In 1st qtr of MillerCoors JV net rev hit $1.95 bil, up 2.1% vs. pro forma figure for same period 07. Rev per bbl up 2.9% excluding contract biz. Cost of goods/bbl rose 5.6%, almost 2X AB cost/bbl trend. But total mktg, gen admin expenses declined 9% as MC saved big Miller Chill launch expenses from 07, beefing up profits. So MC operating income (after special items) increased $18 mil to $171.1 mil, +12%. Net income: $168.2 mil, +15% vs. pro forma figure last yr. That was about $9 per bbl. Compares to about $19/bbl that AB netted on US beer in 3d qtr. As SABMiller released results, cfo Malcolm Wyman expressed confidence in JV's prospects goin' forward because "operationally, I think they're doing things right" and "positioning themselves well" in the mkt, plus synergy benefits on the way, with "$50 mil in integration synergies" by yr ending Jun 09.

Recall MillerCoors sales to retailers +0.7% in 3d qtr, selling day adjusted. Seven of top 12 brands up.
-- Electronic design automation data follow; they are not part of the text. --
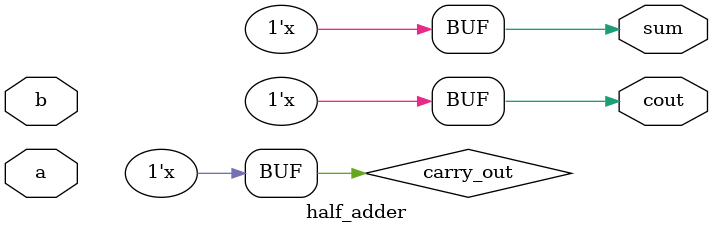
<source format=v>
module half_adder( 
input a, b,
output cout, sum );

wire carry_out;
wire sum;

assign cout = sum + carry_out;
assign carry_out = a[0] + b[0] + (sum[0] == 0);
assign sum = a[1] + b[1] + carry_out;

endmodule

</source>
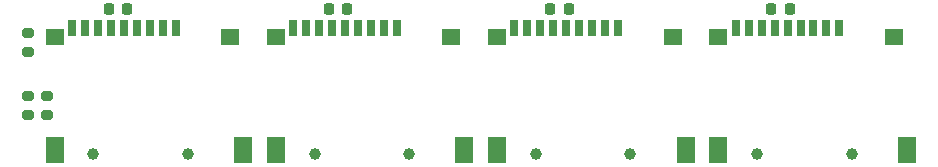
<source format=gts>
%TF.GenerationSoftware,KiCad,Pcbnew,(6.0.1)*%
%TF.CreationDate,2022-03-04T18:54:33+03:00*%
%TF.ProjectId,MICROSD_EM_V1.1,4d494352-4f53-4445-9f45-4d5f56312e31,rev?*%
%TF.SameCoordinates,Original*%
%TF.FileFunction,Soldermask,Top*%
%TF.FilePolarity,Negative*%
%FSLAX46Y46*%
G04 Gerber Fmt 4.6, Leading zero omitted, Abs format (unit mm)*
G04 Created by KiCad (PCBNEW (6.0.1)) date 2022-03-04 18:54:33*
%MOMM*%
%LPD*%
G01*
G04 APERTURE LIST*
G04 Aperture macros list*
%AMRoundRect*
0 Rectangle with rounded corners*
0 $1 Rounding radius*
0 $2 $3 $4 $5 $6 $7 $8 $9 X,Y pos of 4 corners*
0 Add a 4 corners polygon primitive as box body*
4,1,4,$2,$3,$4,$5,$6,$7,$8,$9,$2,$3,0*
0 Add four circle primitives for the rounded corners*
1,1,$1+$1,$2,$3*
1,1,$1+$1,$4,$5*
1,1,$1+$1,$6,$7*
1,1,$1+$1,$8,$9*
0 Add four rect primitives between the rounded corners*
20,1,$1+$1,$2,$3,$4,$5,0*
20,1,$1+$1,$4,$5,$6,$7,0*
20,1,$1+$1,$6,$7,$8,$9,0*
20,1,$1+$1,$8,$9,$2,$3,0*%
G04 Aperture macros list end*
%ADD10RoundRect,0.200000X-0.275000X0.200000X-0.275000X-0.200000X0.275000X-0.200000X0.275000X0.200000X0*%
%ADD11RoundRect,0.225000X0.225000X0.250000X-0.225000X0.250000X-0.225000X-0.250000X0.225000X-0.250000X0*%
%ADD12R,0.700000X1.400000*%
%ADD13R,1.600000X1.400000*%
%ADD14R,1.600000X2.200000*%
%ADD15C,1.000000*%
%ADD16RoundRect,0.200000X0.275000X-0.200000X0.275000X0.200000X-0.275000X0.200000X-0.275000X-0.200000X0*%
G04 APERTURE END LIST*
D10*
%TO.C,R3*%
X99100000Y-136575000D03*
X99100000Y-138225000D03*
%TD*%
D11*
%TO.C,C3*%
X126125000Y-129250000D03*
X124575000Y-129250000D03*
%TD*%
%TO.C,C1*%
X163600000Y-129250000D03*
X162050000Y-129250000D03*
%TD*%
D12*
%TO.C,J4*%
X111608317Y-130861500D03*
X110508319Y-130861500D03*
X109408321Y-130861500D03*
X108308323Y-130861500D03*
X107208326Y-130861500D03*
X106108328Y-130861500D03*
X105008330Y-130861500D03*
X103908332Y-130861500D03*
X102808334Y-130861500D03*
D13*
X116208333Y-131561499D03*
D14*
X101358335Y-141161500D03*
D13*
X101358335Y-131561499D03*
D14*
X117308333Y-141161500D03*
D15*
X104633334Y-141500000D03*
X112633334Y-141500000D03*
%TD*%
D12*
%TO.C,J3*%
X130341650Y-130861500D03*
X129241652Y-130861500D03*
X128141654Y-130861500D03*
X127041656Y-130861500D03*
X125941659Y-130861500D03*
X124841661Y-130861500D03*
X123741663Y-130861500D03*
X122641665Y-130861500D03*
X121541667Y-130861500D03*
D13*
X120091668Y-131561499D03*
D14*
X136041666Y-141161500D03*
X120091668Y-141161500D03*
D13*
X134941666Y-131561499D03*
D15*
X123366667Y-141500000D03*
X131366667Y-141500000D03*
%TD*%
D11*
%TO.C,C2*%
X144875000Y-129250000D03*
X143325000Y-129250000D03*
%TD*%
D12*
%TO.C,J1*%
X167808317Y-130861500D03*
X166708319Y-130861500D03*
X165608321Y-130861500D03*
X164508323Y-130861500D03*
X163408326Y-130861500D03*
X162308328Y-130861500D03*
X161208330Y-130861500D03*
X160108332Y-130861500D03*
X159008334Y-130861500D03*
D14*
X173508333Y-141161500D03*
D13*
X157558335Y-131561499D03*
X172408333Y-131561499D03*
D14*
X157558335Y-141161500D03*
D15*
X168833334Y-141500000D03*
X160833334Y-141500000D03*
%TD*%
D16*
%TO.C,R2*%
X99100000Y-131225000D03*
X99100000Y-132875000D03*
%TD*%
D12*
%TO.C,J2*%
X149074983Y-130861500D03*
X147974985Y-130861500D03*
X146874987Y-130861500D03*
X145774989Y-130861500D03*
X144674992Y-130861500D03*
X143574994Y-130861500D03*
X142474996Y-130861500D03*
X141374998Y-130861500D03*
X140275000Y-130861500D03*
D14*
X154774999Y-141161500D03*
D13*
X153674999Y-131561499D03*
X138825001Y-131561499D03*
D14*
X138825001Y-141161500D03*
D15*
X142100000Y-141500000D03*
X150100000Y-141500000D03*
%TD*%
D10*
%TO.C,R1*%
X100700000Y-136575000D03*
X100700000Y-138225000D03*
%TD*%
D11*
%TO.C,C4*%
X107475000Y-129250000D03*
X105925000Y-129250000D03*
%TD*%
M02*

</source>
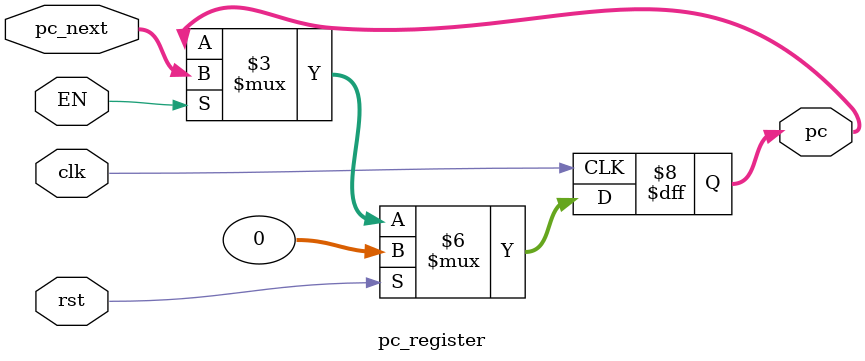
<source format=v>
module pc_register(input [31:0] pc_next, input clk, EN, rst, output reg[31:0] pc);

    always @(posedge clk) begin
        if(rst)
            pc <= 32'b0;
        else if(EN)
            pc <= pc_next;
        else 
            pc <= pc;
    end

endmodule
</source>
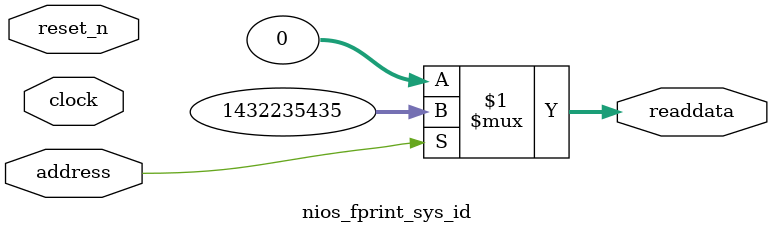
<source format=v>

`timescale 1ns / 1ps
// synthesis translate_on

// turn off superfluous verilog processor warnings 
// altera message_level Level1 
// altera message_off 10034 10035 10036 10037 10230 10240 10030 

module nios_fprint_sys_id (
               // inputs:
                address,
                clock,
                reset_n,

               // outputs:
                readdata
             )
;

  output  [ 31: 0] readdata;
  input            address;
  input            clock;
  input            reset_n;

  wire    [ 31: 0] readdata;
  //control_slave, which is an e_avalon_slave
  assign readdata = address ? 1432235435 : 0;

endmodule




</source>
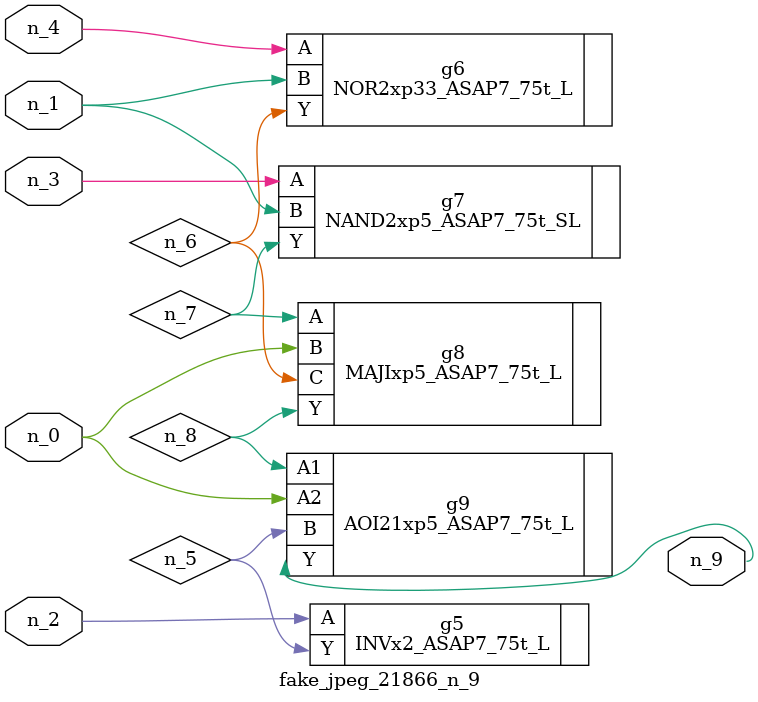
<source format=v>
module fake_jpeg_21866_n_9 (n_3, n_2, n_1, n_0, n_4, n_9);

input n_3;
input n_2;
input n_1;
input n_0;
input n_4;

output n_9;

wire n_8;
wire n_6;
wire n_5;
wire n_7;

INVx2_ASAP7_75t_L g5 ( 
.A(n_2),
.Y(n_5)
);

NOR2xp33_ASAP7_75t_L g6 ( 
.A(n_4),
.B(n_1),
.Y(n_6)
);

NAND2xp5_ASAP7_75t_SL g7 ( 
.A(n_3),
.B(n_1),
.Y(n_7)
);

MAJIxp5_ASAP7_75t_L g8 ( 
.A(n_7),
.B(n_0),
.C(n_6),
.Y(n_8)
);

AOI21xp5_ASAP7_75t_L g9 ( 
.A1(n_8),
.A2(n_0),
.B(n_5),
.Y(n_9)
);


endmodule
</source>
Coors Light STRs up 6.8%, but Miller Lite down 3.6% "due to volume declines in the Midwest and Pacific" and going against tuff comp last yr. Coors Light/ Miller Lite combo +1.4%. MC's craft/import brands +5%. But "above premium" down double-digits as Chill/Killian's trends offset double-digit Sparks gain. Banquet/MGD combo eked out 0.2% gain as Banquet's double-digit gain offset MGD's decline. (In 07, MGD still 2 mil bbls, 2.7X bigger than Banquet.) Keystone Light's double-digit gain and High Life increase pushed MC's sub-premium biz up 2.3%. So MillerCoors did better on its subpremium biz than its premium light, other premium brands and super premium biz. Like AB, MC off to slow start in Oct. STR's "off marginally" in Oct, said ceo Leo Kiely, tho there's "a lot of noise" in Oct number given price increases/retailer buy-in.

MillerCoors "more confident than ever that we'll nail the [planned $500 mil] in synergies on time," Leo said during conference call. In fact, MC expects "to accelerate its three-year savings targets" by 6 mos compared to original goal. Same day MC released results, it announced 269 job cuts, 100 from Milwaukee. Another 300-350 positions to be eliminated over next 6 mos, it said.